Title:High-order Field Theory and Weak Euler-Lagrange-Barut Equation for Classical Relativistic Particle-Field Systems

Abstract:It is widely accepted that conservation laws, especially energy-momentum conservation, have fundamental importance for both classical and quantum systems in physics. A widely used method to derive the conservation laws is based on Noether's theorem. However, for classical relativistic particle-field systems, this process is still impeded. Different from the quantum situation, the obstruction emerged when we regard the particle's field as a classical world line. The difficulties come from two aspects. One is the mass-shell constraint and the other comes from the heterogeneous-manifolds that particles and fields reside on.
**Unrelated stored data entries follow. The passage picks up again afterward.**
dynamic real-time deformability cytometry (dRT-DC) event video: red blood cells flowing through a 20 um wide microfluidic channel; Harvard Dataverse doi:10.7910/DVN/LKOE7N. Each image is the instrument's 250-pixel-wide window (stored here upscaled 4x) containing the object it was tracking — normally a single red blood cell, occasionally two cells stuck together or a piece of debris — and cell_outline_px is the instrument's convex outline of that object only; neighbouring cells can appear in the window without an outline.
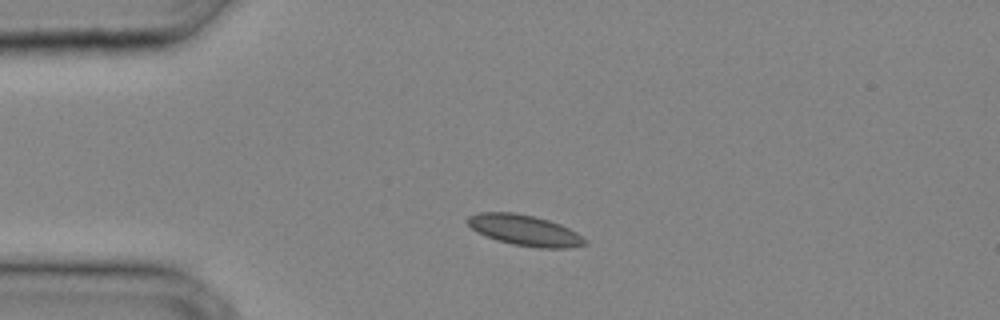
{"species": "common noctule bat (a hibernating species)", "species_latin": "Nyctalus noctula", "temperature_condition": "cold", "stored_images_in_passage": 31, "camera_frame_rate_fps": 3000, "um_per_image_px": 0.085, "animal": {"sex": "male", "body_mass_g": 20.4}, "frame": {"image": 1, "passage_image": 5, "time_ms": 1.333, "image_size_px": [1000, 320], "cell_outline_px": [[588, 244], [568, 248], [540, 248], [512, 244], [496, 240], [476, 232], [468, 224], [468, 216], [480, 212], [512, 212], [532, 216], [548, 220], [560, 224], [576, 232], [588, 240]], "centroid_in_image_um": [44.62, 19.58], "position_along_channel_um": 40.4, "area_um2": 20.98}}
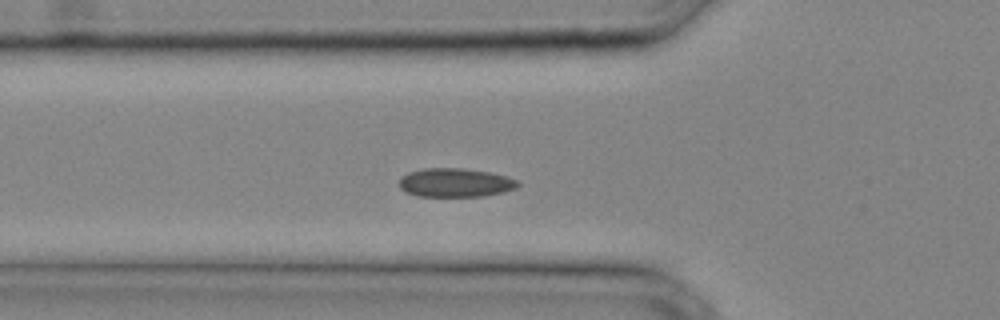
{"frame": {"image": 2, "passage_image": 9, "time_ms": 2.667, "image_size_px": [1000, 320], "cell_outline_px": [[520, 184], [516, 188], [504, 192], [480, 196], [416, 196], [404, 192], [400, 188], [400, 180], [408, 172], [424, 168], [460, 168], [488, 172], [504, 176], [516, 180]], "centroid_in_image_um": [38.67, 15.53], "position_along_channel_um": 87.1, "area_um2": 19.71}}
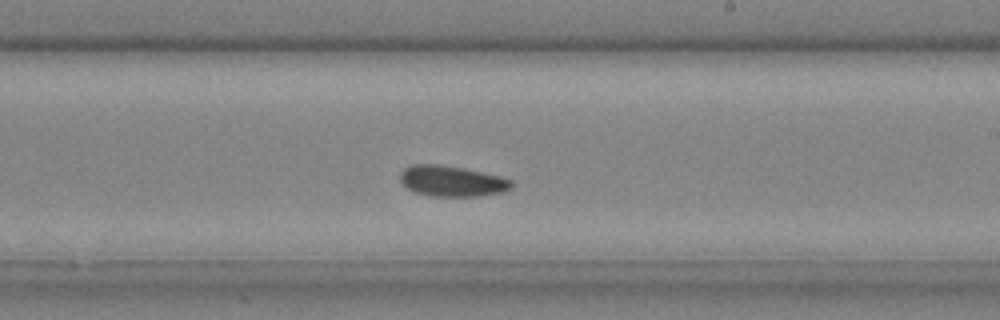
{"frame": {"image": 3, "passage_image": 18, "time_ms": 5.667, "image_size_px": [1000, 320], "cell_outline_px": [[512, 188], [504, 192], [480, 196], [428, 196], [416, 192], [408, 188], [400, 180], [400, 172], [404, 168], [412, 164], [440, 164], [464, 168], [500, 176], [512, 180]], "centroid_in_image_um": [38.42, 15.39], "position_along_channel_um": 250.6, "area_um2": 20.06}}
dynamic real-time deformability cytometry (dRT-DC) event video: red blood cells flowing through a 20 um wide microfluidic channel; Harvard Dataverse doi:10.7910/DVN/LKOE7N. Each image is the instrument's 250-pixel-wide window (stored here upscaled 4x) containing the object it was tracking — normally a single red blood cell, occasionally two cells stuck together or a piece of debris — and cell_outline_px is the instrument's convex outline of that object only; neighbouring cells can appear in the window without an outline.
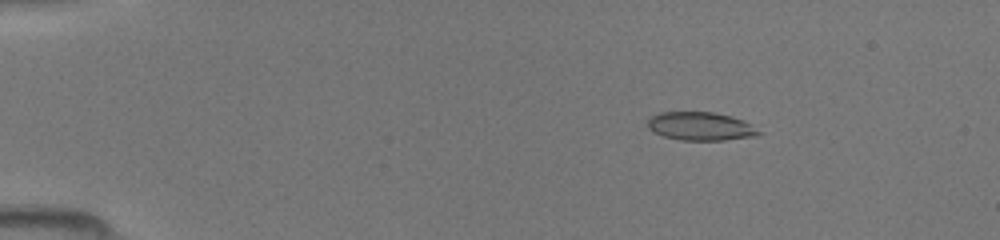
{"species": "common noctule bat (a hibernating species)", "species_latin": "Nyctalus noctula", "temperature_condition": "room temperature", "stored_images_in_passage": 48, "camera_frame_rate_fps": 3000, "um_per_image_px": 0.085, "animal": {"sex": "female", "body_mass_g": 19.5, "forearm_length_mm": 54.1}, "frame": {"image": 1, "passage_image": 8, "time_ms": 2.333, "image_size_px": [1000, 240], "cell_outline_px": [[764, 132], [756, 136], [724, 140], [680, 140], [664, 136], [652, 132], [648, 128], [648, 116], [660, 112], [712, 112], [732, 116], [744, 120]], "centroid_in_image_um": [59.55, 10.73], "position_along_channel_um": 25.4, "area_um2": 18.61}}
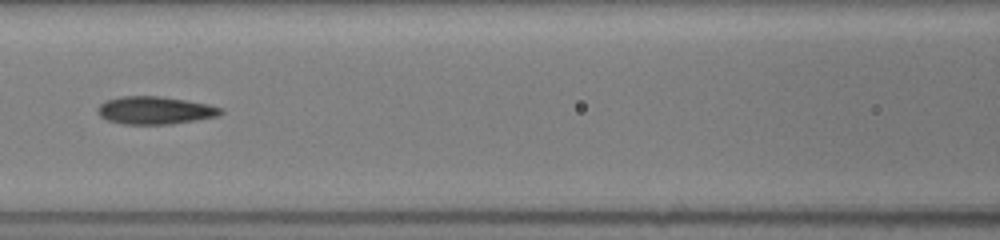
{"frame": {"image": 2, "passage_image": 23, "time_ms": 7.333, "image_size_px": [1000, 240], "cell_outline_px": [[224, 112], [216, 116], [196, 120], [172, 124], [124, 124], [108, 120], [100, 116], [96, 112], [96, 108], [104, 100], [120, 96], [160, 96], [208, 104], [224, 108]], "centroid_in_image_um": [13.15, 9.37], "position_along_channel_um": 153.5, "area_um2": 20.0}}
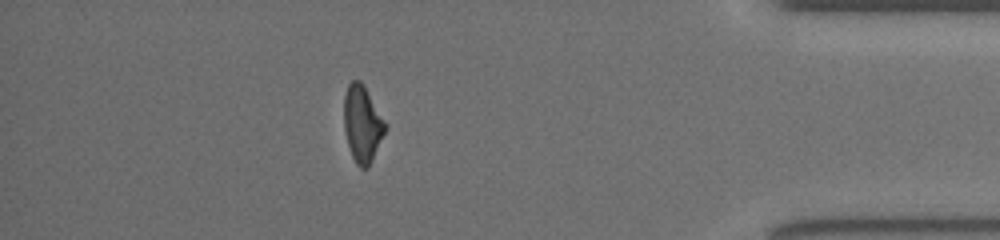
{"frame": {"image": 3, "passage_image": 43, "time_ms": 14.0, "image_size_px": [1000, 240], "cell_outline_px": [[388, 128], [368, 168], [360, 168], [356, 164], [352, 156], [348, 144], [344, 128], [344, 96], [348, 84], [352, 80], [360, 80], [364, 84], [388, 124]], "centroid_in_image_um": [30.83, 10.51], "position_along_channel_um": 404.4, "area_um2": 18.79}}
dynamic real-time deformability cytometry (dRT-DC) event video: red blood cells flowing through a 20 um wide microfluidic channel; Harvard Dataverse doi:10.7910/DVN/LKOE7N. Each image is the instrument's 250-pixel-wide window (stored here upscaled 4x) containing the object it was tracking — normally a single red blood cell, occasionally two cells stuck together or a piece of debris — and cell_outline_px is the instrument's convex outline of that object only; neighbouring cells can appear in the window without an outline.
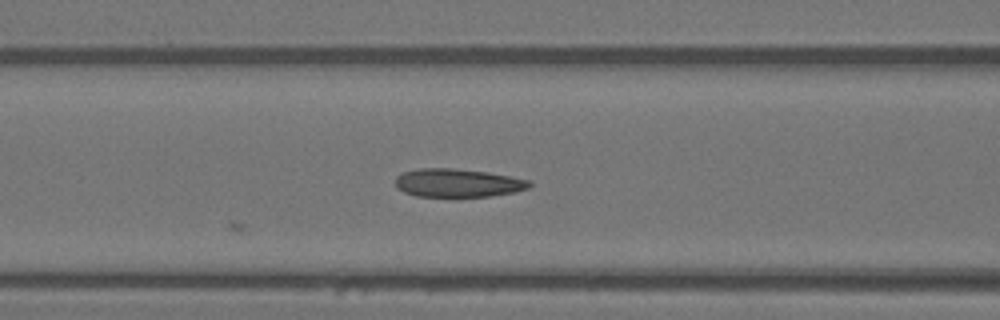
{"species": "Egyptian fruit bat (a non-hibernating species)", "species_latin": "Rousettus aegyptiacus", "temperature_condition": "warm", "stored_images_in_passage": 12, "camera_frame_rate_fps": 3000, "um_per_image_px": 0.085, "animal": {"sex": "female"}, "frame": {"image": 1, "passage_image": 12, "time_ms": 3.667, "image_size_px": [1000, 320], "cell_outline_px": [[532, 184], [528, 188], [512, 192], [488, 196], [416, 196], [404, 192], [396, 188], [396, 176], [404, 172], [420, 168], [452, 168], [488, 172], [532, 180]], "centroid_in_image_um": [38.91, 15.54], "position_along_channel_um": 127.7, "area_um2": 22.02}}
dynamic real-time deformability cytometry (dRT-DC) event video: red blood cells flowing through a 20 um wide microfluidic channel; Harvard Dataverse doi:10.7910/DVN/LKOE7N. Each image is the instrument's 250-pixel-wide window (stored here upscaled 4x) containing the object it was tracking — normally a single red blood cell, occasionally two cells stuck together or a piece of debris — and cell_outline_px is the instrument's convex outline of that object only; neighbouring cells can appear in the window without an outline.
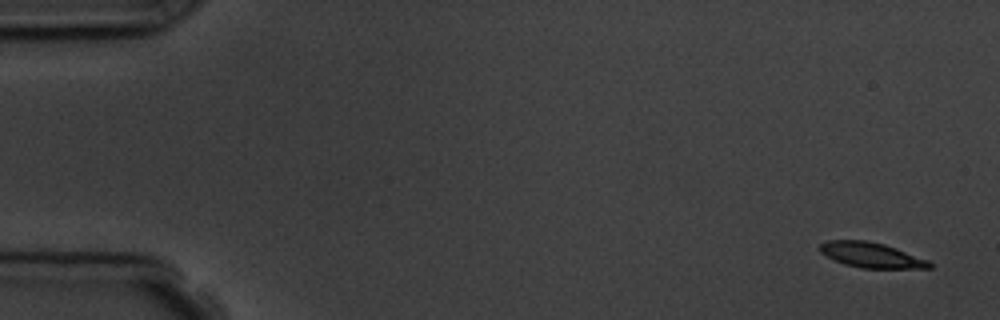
{"species": "common noctule bat (a hibernating species)", "species_latin": "Nyctalus noctula", "temperature_condition": "room temperature", "stored_images_in_passage": 5, "segment_of_instrument_passage": [1, 2], "camera_frame_rate_fps": 3000, "um_per_image_px": 0.085, "animal": {"sex": "male", "body_mass_g": 19.5, "forearm_length_mm": 54.6}, "frame": {"image": 1, "passage_image": 1, "time_ms": 0.0, "image_size_px": [1000, 320], "cell_outline_px": [[932, 268], [860, 268], [844, 264], [820, 252], [820, 244], [828, 240], [864, 240], [884, 244], [896, 248], [928, 260], [932, 264]], "centroid_in_image_um": [74.07, 21.68], "position_along_channel_um": 10.9, "area_um2": 15.9}}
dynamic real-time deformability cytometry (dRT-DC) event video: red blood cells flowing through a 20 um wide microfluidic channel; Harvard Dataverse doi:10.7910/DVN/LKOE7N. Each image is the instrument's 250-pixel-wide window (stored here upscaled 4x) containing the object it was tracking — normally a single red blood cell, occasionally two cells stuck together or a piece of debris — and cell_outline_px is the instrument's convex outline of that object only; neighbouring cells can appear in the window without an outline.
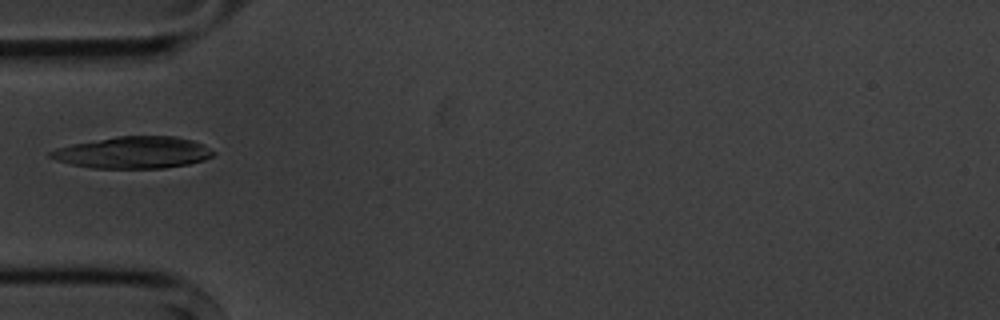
{"species": "common noctule bat (a hibernating species)", "species_latin": "Nyctalus noctula", "temperature_condition": "cold", "stored_images_in_passage": 4, "camera_frame_rate_fps": 3000, "um_per_image_px": 0.085, "animal": {"sex": "male", "body_mass_g": 20.1, "forearm_length_mm": 53.5}, "frame": {"image": 1, "passage_image": 2, "time_ms": 1.0, "image_size_px": [1000, 320], "cell_outline_px": [[216, 152], [212, 156], [204, 160], [188, 164], [164, 168], [92, 168], [72, 164], [56, 160], [48, 156], [48, 152], [56, 148], [72, 144], [116, 136], [176, 136], [192, 140], [204, 144]], "centroid_in_image_um": [11.34, 12.96], "position_along_channel_um": 73.7, "area_um2": 30.23}}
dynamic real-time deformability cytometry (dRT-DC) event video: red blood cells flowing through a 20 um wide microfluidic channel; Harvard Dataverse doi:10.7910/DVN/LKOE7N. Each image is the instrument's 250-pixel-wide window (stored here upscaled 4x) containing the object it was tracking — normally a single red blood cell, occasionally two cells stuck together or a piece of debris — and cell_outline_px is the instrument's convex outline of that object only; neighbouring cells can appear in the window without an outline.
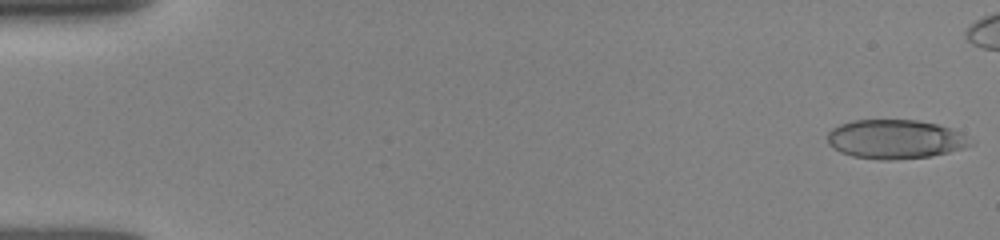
{"species": "human", "species_latin": "Homo sapiens", "temperature_condition": "room temperature", "stored_images_in_passage": 46, "camera_frame_rate_fps": 3000, "um_per_image_px": 0.085, "donor": {"sex": "female"}, "frame": {"image": 1, "passage_image": 1, "time_ms": 0.0, "image_size_px": [1000, 240], "cell_outline_px": [[976, 140], [972, 144], [948, 152], [928, 156], [888, 160], [880, 160], [852, 156], [840, 152], [832, 148], [828, 144], [828, 132], [832, 128], [840, 124], [852, 120], [916, 120], [936, 124], [952, 128]], "centroid_in_image_um": [76.08, 11.82], "position_along_channel_um": 8.9, "area_um2": 32.6}}
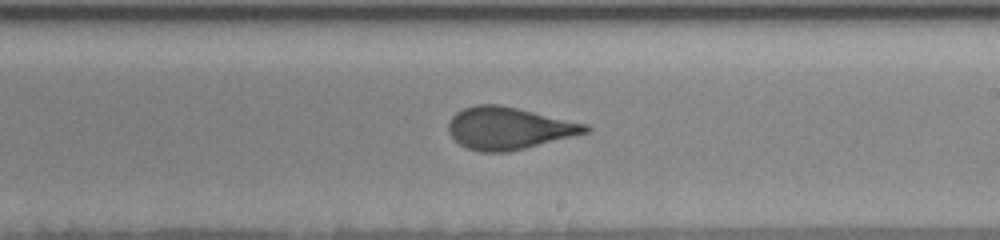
{"frame": {"image": 2, "passage_image": 30, "time_ms": 9.667, "image_size_px": [1000, 240], "cell_outline_px": [[592, 128], [588, 132], [508, 152], [480, 152], [468, 148], [460, 144], [448, 132], [448, 124], [452, 116], [456, 112], [464, 108], [476, 104], [500, 104], [588, 124]], "centroid_in_image_um": [43.23, 10.89], "position_along_channel_um": 245.8, "area_um2": 33.52}}
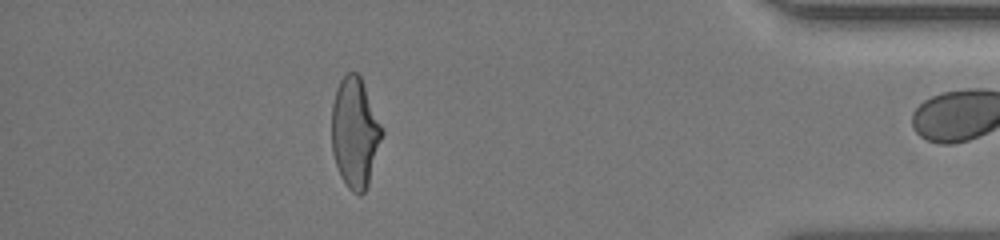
{"frame": {"image": 3, "passage_image": 45, "time_ms": 14.667, "image_size_px": [1000, 240], "cell_outline_px": [[384, 132], [368, 184], [364, 192], [360, 196], [352, 192], [348, 188], [340, 176], [332, 152], [332, 104], [336, 88], [340, 80], [348, 72], [356, 72], [360, 76], [384, 128]], "centroid_in_image_um": [30.17, 11.28], "position_along_channel_um": 405.0, "area_um2": 32.43}}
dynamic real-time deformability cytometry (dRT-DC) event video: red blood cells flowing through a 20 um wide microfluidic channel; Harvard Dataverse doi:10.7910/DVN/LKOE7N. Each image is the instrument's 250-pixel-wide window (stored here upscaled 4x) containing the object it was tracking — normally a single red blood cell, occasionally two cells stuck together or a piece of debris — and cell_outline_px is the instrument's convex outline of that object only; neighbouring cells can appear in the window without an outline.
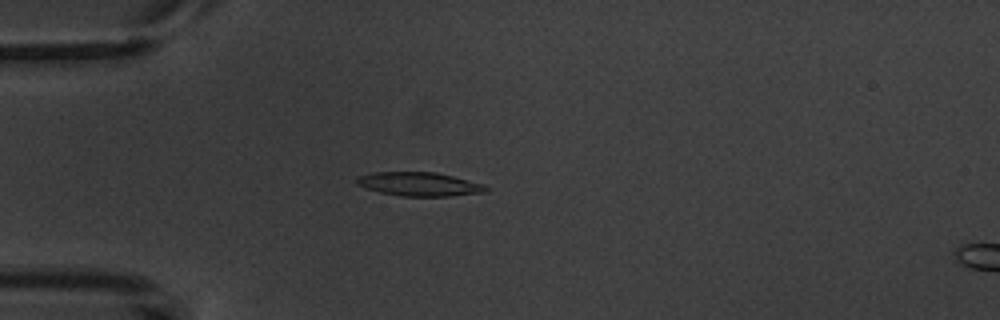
{"species": "common noctule bat (a hibernating species)", "species_latin": "Nyctalus noctula", "temperature_condition": "warm", "stored_images_in_passage": 6, "camera_frame_rate_fps": 3000, "um_per_image_px": 0.085, "animal": {"sex": "male", "body_mass_g": 20.1, "forearm_length_mm": 53.5}, "frame": {"image": 1, "passage_image": 5, "time_ms": 4.667, "image_size_px": [1000, 320], "cell_outline_px": [[488, 192], [448, 196], [400, 196], [380, 192], [356, 184], [356, 176], [372, 172], [436, 172], [484, 184], [488, 188]], "centroid_in_image_um": [35.63, 15.65], "position_along_channel_um": 49.4, "area_um2": 17.92}}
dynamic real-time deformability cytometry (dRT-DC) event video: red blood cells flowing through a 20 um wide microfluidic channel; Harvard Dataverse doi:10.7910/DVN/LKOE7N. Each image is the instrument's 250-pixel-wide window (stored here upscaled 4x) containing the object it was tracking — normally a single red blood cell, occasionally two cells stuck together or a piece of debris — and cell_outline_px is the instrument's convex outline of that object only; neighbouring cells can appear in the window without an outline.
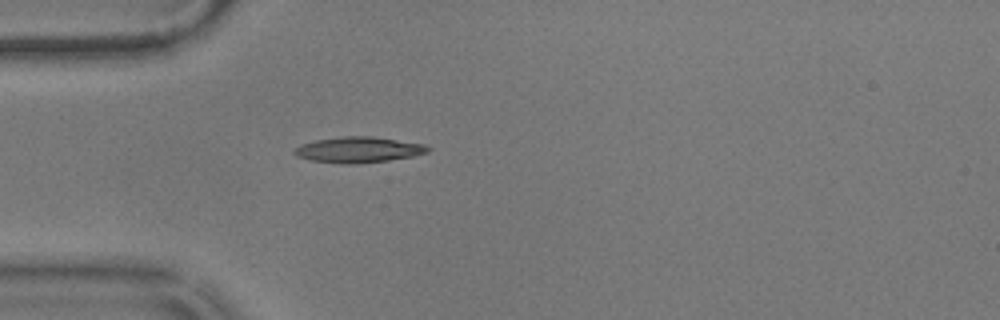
{"species": "common noctule bat (a hibernating species)", "species_latin": "Nyctalus noctula", "temperature_condition": "warm", "stored_images_in_passage": 41, "camera_frame_rate_fps": 3000, "um_per_image_px": 0.085, "animal": {"sex": "male", "body_mass_g": 17.9}, "frame": {"image": 1, "passage_image": 1, "time_ms": 0.0, "image_size_px": [1000, 320], "cell_outline_px": [[432, 148], [428, 152], [412, 156], [388, 160], [352, 164], [344, 164], [312, 160], [296, 156], [292, 152], [300, 144], [316, 140], [344, 136], [372, 136], [424, 144]], "centroid_in_image_um": [30.47, 12.72], "position_along_channel_um": 54.5, "area_um2": 19.88}}
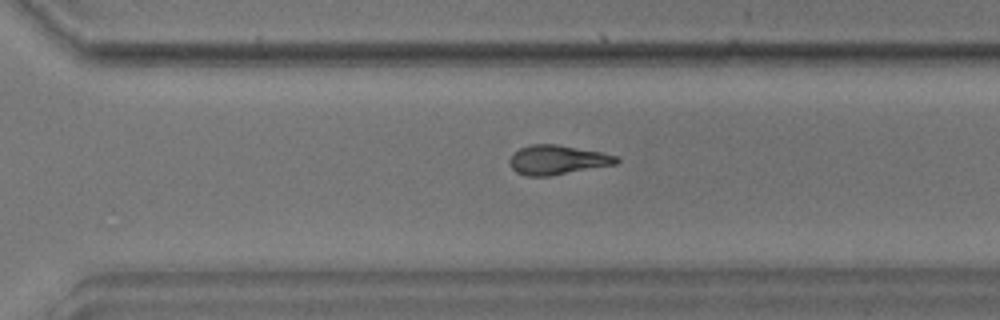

This study develops a general geometric (manifestly covariant) field theory for classical relativistic particle-field systems. In considering the mass-shell constraint, the Euler-Lagrange-Barut (ELB) equation as a geometric version of the Euler-Lagrange (EL) equation is applied to determine the world lines of the relativistic particles. As a differential equation in the standard field theory, the infinitesimal criterion of the symmetry condition is converted into an integro-differential equation. To overcome the second difficulty, we develop a weak ELB equation on the 4D space-time. The weak version of the ELB equation will play an essential role in establishing the connections between symmetries and local conservation laws. Using field theory together with the weak ELB equation developed here, the conservation laws can be systematically derived from the symmetries that the systems admit.